A message from an acquaintance on Khobby’s phone said that his company “is hiring” and paying $1,200 per month to new employees.
“He told me it was data entry,” he says, according to Al Jazeera.
At first, Khobby didn’t think that the prospect might be suspicious. The company was paying for his flights, so he decided to just go for it - but upon landing in Laos, he started sensing something was very wrong.
New employers confiscated his Ghanaian passport and physically threatened Khobby - what followed were months of working inside a compound, which he could not leave.
“When I got there, I saw a lot of Africans in the office, with a lot of phones,” Khobby told Al Jazeera.
“Each person had 10 phones, 15 phones. That was when I realised this was a scamming job,” he said.
Khobby had to work long hours and sleep in a dormitory with five other African workers in the “Golden Triangle” region - an area in Southeast Asia primarily known for its past role in opium production.
He was involved in fraudulent schemes, such as enticing victims to invest in fake business portfolios, pay false tax bills, or even entangle them in online romance scams.
“Pig-butchering”
Khobby fell victim to one of a series of cyber-scam operations in Southeast Asia, which entice workers with a vague promise of well-paid jobs in online sales and the information technology industry.
According to researchers from Verizon, fake remote roles are among the top three observed social engineering patterns starting 2019:
“If it’s anything like ours, it’s chock full of messages ‘mistakenly’ sent to the wrong person, invoices for toll roads in other states or ‘remote jobs’ that are too good to be true.”
“In our opinion, the really interesting thing about these types of attacks is not simply the scale of them but also the amount of time attackers seem to be dedicating to building familiarity with the victims,” the report reads.
But what was Khobby actually involved in? His “data entry” job is in fact known in the industry as “pig-butchering” and involves cold-calling or connecting with a victim directly to establish a relationship until they make a first investment.
According to Khobby, there are small returns on these investments to “fatten the pigs” - this is how cybercriminals refer to building trust with their victims.
This process continues until a significant investment is made, and then the victims are “butchered,” meaning the scammers get away with all the profits. At this point, all communication is seized, and no digital trace is left behind.

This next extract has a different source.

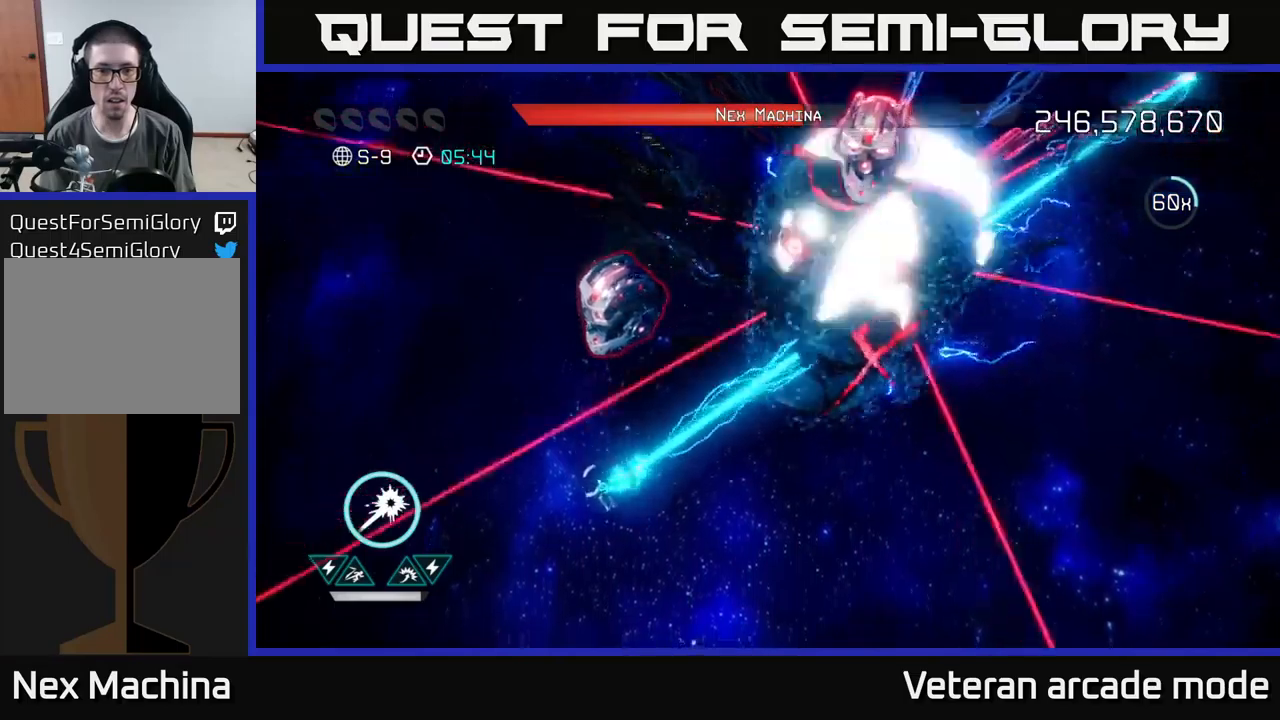
{"buttons": ["R2"], "left_stick": "down-right", "right_stick": "up", "events": [[200, "R2", "up"], [200, "right_stick", "up"], [417, "R2", "down"]]}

Khobby is now back in Dubai - and says that he actually received the promised $1,200 monthly salary, as well as signed a six-month “contract” with the Chinese bosses in charge of the operation.
This complicates the victim identity process, as according to Eric Heintz, from the US-based anti-trafficking organisation International Justice Mission (IJM), the payment is often enough for some officials to not identify workers as victims.
Heintz added that workers are also occasionally sold between criminal organisations and moved to other countries.
“We have heard of people being moved from a compound in one country to one in another – for example from Myawaddy to the GTSEZ or Cambodia and vice versa,” he said.
Today, thousands of trafficked workers in Southeast Asia reportedly spend up to 17 hours a day working online to scam people out of their money.